▶ [Selected excerpt]
Begin

Let $f:\Bbb{R}\to\Bbb{R}$ such that
$f(x) = \begin{cases} c_n & \text{if }x=\frac1n\text{ for some }n\in\mathbb N \\ 0 & \text{elsewhere} \\ \end{cases}$
where $c_n$ is a given sequence. Find the condition on the sequence $c_n$ such that $f'(0)$ exists.
Here is what I got, I'm actually not sure only about the last part, when I choose the condition for my $N$.

End

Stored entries
Begin

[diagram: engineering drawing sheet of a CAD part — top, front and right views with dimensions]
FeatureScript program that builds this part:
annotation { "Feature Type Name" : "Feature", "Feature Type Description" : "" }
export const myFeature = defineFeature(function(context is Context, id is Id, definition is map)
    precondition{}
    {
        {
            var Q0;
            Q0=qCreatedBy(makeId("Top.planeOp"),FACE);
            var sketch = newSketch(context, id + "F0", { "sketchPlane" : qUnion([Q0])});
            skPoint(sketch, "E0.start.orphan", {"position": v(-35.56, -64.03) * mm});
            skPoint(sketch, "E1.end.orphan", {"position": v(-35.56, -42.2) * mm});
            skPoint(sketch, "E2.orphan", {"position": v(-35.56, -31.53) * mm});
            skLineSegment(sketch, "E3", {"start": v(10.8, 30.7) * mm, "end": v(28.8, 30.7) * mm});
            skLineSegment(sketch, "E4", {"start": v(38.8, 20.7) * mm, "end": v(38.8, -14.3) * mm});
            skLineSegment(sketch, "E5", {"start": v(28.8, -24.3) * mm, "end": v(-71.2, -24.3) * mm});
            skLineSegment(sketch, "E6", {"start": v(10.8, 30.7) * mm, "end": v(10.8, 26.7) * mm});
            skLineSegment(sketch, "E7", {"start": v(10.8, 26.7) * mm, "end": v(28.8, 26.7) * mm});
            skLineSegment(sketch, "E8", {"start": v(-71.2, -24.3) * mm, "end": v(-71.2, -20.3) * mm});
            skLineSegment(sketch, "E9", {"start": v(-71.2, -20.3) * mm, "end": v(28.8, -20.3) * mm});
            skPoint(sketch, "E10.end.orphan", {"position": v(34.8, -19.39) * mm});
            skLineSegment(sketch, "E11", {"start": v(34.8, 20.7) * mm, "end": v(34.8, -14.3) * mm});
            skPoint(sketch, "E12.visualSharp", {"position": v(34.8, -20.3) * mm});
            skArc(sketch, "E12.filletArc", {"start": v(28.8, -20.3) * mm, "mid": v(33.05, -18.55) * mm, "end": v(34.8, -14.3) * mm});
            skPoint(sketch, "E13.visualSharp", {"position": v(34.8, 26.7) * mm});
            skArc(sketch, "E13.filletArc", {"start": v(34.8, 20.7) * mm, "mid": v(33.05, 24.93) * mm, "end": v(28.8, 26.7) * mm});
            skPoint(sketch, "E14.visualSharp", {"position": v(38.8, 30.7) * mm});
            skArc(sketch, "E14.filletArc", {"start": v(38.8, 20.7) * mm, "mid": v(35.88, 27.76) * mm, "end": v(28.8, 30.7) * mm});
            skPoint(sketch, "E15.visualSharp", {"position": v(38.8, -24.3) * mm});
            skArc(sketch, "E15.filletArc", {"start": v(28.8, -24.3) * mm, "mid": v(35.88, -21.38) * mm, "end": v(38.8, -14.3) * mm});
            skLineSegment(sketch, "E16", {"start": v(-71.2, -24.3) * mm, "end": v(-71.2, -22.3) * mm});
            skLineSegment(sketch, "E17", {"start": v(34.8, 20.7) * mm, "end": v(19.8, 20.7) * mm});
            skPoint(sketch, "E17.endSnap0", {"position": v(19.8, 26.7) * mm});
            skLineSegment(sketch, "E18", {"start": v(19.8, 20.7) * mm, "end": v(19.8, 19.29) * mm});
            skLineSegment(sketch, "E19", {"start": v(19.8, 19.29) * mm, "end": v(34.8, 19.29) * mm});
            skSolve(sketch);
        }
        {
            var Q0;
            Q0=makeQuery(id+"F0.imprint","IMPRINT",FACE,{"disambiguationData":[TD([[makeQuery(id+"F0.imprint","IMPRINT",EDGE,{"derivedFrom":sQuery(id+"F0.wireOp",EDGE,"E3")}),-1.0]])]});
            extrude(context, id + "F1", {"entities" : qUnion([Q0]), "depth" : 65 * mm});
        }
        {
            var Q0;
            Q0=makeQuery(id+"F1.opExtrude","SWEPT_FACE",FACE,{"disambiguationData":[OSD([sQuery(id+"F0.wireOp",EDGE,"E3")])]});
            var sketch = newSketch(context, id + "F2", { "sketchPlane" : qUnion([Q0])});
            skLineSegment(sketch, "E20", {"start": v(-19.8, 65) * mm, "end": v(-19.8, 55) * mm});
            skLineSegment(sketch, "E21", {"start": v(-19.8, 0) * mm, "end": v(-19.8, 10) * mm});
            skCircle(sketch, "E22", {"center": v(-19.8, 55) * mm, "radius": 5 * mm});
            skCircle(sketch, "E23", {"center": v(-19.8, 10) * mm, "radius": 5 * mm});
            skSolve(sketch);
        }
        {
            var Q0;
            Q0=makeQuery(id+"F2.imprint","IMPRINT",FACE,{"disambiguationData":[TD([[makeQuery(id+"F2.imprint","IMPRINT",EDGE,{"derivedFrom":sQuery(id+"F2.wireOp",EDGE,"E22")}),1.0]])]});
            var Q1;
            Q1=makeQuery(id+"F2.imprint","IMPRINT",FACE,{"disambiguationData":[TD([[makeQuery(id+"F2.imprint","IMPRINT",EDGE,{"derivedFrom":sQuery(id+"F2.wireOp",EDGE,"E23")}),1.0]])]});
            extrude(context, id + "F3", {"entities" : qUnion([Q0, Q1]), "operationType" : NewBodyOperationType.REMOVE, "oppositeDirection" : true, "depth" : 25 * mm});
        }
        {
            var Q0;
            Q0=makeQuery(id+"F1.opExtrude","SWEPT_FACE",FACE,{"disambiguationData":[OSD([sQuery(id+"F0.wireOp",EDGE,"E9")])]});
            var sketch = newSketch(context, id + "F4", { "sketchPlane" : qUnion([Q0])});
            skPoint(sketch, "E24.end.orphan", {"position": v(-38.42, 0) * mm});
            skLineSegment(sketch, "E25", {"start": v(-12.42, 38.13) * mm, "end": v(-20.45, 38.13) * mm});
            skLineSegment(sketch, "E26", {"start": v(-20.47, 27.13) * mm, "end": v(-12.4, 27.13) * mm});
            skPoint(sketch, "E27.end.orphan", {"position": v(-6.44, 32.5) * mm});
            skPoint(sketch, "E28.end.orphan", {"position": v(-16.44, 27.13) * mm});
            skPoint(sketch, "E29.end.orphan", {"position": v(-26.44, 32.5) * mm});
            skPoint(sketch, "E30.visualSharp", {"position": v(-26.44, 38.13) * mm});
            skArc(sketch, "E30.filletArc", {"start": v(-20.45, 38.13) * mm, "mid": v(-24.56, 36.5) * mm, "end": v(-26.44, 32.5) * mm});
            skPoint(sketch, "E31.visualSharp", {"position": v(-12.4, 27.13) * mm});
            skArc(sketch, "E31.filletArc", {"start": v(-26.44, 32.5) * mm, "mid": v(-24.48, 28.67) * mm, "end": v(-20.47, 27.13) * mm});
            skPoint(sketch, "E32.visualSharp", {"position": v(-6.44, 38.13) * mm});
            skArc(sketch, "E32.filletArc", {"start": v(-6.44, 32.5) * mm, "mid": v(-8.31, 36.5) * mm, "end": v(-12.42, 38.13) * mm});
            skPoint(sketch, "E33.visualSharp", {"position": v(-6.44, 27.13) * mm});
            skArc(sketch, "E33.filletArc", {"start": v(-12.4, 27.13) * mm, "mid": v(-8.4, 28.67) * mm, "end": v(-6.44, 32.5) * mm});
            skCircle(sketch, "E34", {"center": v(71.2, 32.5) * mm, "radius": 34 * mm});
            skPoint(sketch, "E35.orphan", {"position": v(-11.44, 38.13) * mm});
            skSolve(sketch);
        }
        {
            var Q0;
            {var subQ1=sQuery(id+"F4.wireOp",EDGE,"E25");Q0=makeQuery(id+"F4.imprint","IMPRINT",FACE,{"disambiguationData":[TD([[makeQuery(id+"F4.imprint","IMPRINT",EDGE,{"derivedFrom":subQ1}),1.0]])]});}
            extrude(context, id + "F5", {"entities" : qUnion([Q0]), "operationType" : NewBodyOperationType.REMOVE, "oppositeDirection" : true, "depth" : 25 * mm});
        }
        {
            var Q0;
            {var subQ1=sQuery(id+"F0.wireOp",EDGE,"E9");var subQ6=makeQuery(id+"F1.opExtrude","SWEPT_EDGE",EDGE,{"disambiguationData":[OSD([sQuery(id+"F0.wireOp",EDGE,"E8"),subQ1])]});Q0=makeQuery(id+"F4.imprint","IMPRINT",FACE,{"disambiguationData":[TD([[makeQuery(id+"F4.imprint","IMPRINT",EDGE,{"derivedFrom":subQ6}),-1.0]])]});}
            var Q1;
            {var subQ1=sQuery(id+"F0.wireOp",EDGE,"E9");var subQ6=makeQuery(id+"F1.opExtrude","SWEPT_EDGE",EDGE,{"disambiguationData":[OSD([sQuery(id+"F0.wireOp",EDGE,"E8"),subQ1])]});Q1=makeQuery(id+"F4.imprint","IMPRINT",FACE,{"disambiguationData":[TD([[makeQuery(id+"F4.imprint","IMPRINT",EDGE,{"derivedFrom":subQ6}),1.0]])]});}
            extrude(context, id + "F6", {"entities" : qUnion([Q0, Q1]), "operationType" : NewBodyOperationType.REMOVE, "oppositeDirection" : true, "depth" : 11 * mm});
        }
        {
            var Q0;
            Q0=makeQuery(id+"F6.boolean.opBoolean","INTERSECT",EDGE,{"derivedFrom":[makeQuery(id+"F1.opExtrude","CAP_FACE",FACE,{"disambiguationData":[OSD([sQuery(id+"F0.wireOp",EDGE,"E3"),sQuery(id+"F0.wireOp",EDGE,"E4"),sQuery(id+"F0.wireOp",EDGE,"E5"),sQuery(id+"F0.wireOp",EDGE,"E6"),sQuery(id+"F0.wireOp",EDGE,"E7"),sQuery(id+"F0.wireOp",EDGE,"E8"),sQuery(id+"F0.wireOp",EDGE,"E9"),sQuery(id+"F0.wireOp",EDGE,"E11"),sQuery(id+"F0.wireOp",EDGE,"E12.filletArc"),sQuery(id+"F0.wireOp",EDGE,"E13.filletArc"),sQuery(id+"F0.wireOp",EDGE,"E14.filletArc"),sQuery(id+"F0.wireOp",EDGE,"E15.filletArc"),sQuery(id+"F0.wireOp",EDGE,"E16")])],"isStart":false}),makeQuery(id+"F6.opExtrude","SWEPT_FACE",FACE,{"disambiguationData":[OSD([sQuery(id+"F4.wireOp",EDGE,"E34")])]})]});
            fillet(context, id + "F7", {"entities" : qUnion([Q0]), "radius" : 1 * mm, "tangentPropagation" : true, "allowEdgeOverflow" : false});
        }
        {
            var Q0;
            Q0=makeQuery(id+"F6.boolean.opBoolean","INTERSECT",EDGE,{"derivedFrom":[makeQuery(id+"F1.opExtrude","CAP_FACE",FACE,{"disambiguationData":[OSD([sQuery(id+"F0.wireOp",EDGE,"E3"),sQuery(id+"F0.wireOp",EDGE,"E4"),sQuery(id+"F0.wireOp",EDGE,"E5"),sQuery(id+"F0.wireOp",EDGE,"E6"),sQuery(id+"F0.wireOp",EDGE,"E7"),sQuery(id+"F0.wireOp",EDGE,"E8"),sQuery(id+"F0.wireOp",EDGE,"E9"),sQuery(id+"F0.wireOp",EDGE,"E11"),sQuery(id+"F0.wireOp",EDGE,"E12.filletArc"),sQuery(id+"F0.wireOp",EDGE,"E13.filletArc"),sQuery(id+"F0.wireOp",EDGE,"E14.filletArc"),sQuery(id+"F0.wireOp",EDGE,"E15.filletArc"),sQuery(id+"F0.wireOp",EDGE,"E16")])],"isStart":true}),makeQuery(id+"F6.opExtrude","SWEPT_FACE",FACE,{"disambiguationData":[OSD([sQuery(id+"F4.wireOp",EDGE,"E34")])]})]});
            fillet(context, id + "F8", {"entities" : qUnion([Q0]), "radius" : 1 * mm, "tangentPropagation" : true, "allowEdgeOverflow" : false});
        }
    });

End

▶ [Required work]
a: In the forum post, what value does the function take at points that are not of the form 1/n?
b: Retype the entries from their start through the line that contains "v(38.8, 30.7) *", including both ends.
The forum post and the entries have no connection to each other.

▶ [Solutions per task]
a: It takes the value 0.

b:
[diagram: engineering drawing sheet of a CAD part — top, front and right views with dimensions]
FeatureScript program that builds this part:
annotation { "Feature Type Name" : "Feature", "Feature Type Description" : "" }
export const myFeature = defineFeature(function(context is Context, id is Id, definition is map)
    precondition{}
    {
        {
            var Q0;
            Q0=qCreatedBy(makeId("Top.planeOp"),FACE);
            var sketch = newSketch(context, id + "F0", { "sketchPlane" : qUnion([Q0])});
            skPoint(sketch, "E0.start.orphan", {"position": v(-35.56, -64.03) * mm});
            skPoint(sketch, "E1.end.orphan", {"position": v(-35.56, -42.2) * mm});
            skPoint(sketch, "E2.orphan", {"position": v(-35.56, -31.53) * mm});
            skLineSegment(sketch, "E3", {"start": v(10.8, 30.7) * mm, "end": v(28.8, 30.7) * mm});
            skLineSegment(sketch, "E4", {"start": v(38.8, 20.7) * mm, "end": v(38.8, -14.3) * mm});
            skLineSegment(sketch, "E5", {"start": v(28.8, -24.3) * mm, "end": v(-71.2, -24.3) * mm});
            skLineSegment(sketch, "E6", {"start": v(10.8, 30.7) * mm, "end": v(10.8, 26.7) * mm});
            skLineSegment(sketch, "E7", {"start": v(10.8, 26.7) * mm, "end": v(28.8, 26.7) * mm});
            skLineSegment(sketch, "E8", {"start": v(-71.2, -24.3) * mm, "end": v(-71.2, -20.3) * mm});
            skLineSegment(sketch, "E9", {"start": v(-71.2, -20.3) * mm, "end": v(28.8, -20.3) * mm});
            skPoint(sketch, "E10.end.orphan", {"position": v(34.8, -19.39) * mm});
            skLineSegment(sketch, "E11", {"start": v(34.8, 20.7) * mm, "end": v(34.8, -14.3) * mm});
            skPoint(sketch, "E12.visualSharp", {"position": v(34.8, -20.3) * mm});
            skArc(sketch, "E12.filletArc", {"start": v(28.8, -20.3) * mm, "mid": v(33.05, -18.55) * mm, "end": v(34.8, -14.3) * mm});
            skPoint(sketch, "E13.visualSharp", {"position": v(34.8, 26.7) * mm});
            skArc(sketch, "E13.filletArc", {"start": v(34.8, 20.7) * mm, "mid": v(33.05, 24.93) * mm, "end": v(28.8, 26.7) * mm});
            skPoint(sketch, "E14.visualSharp", {"position": v(38.8, 30.7) * mm});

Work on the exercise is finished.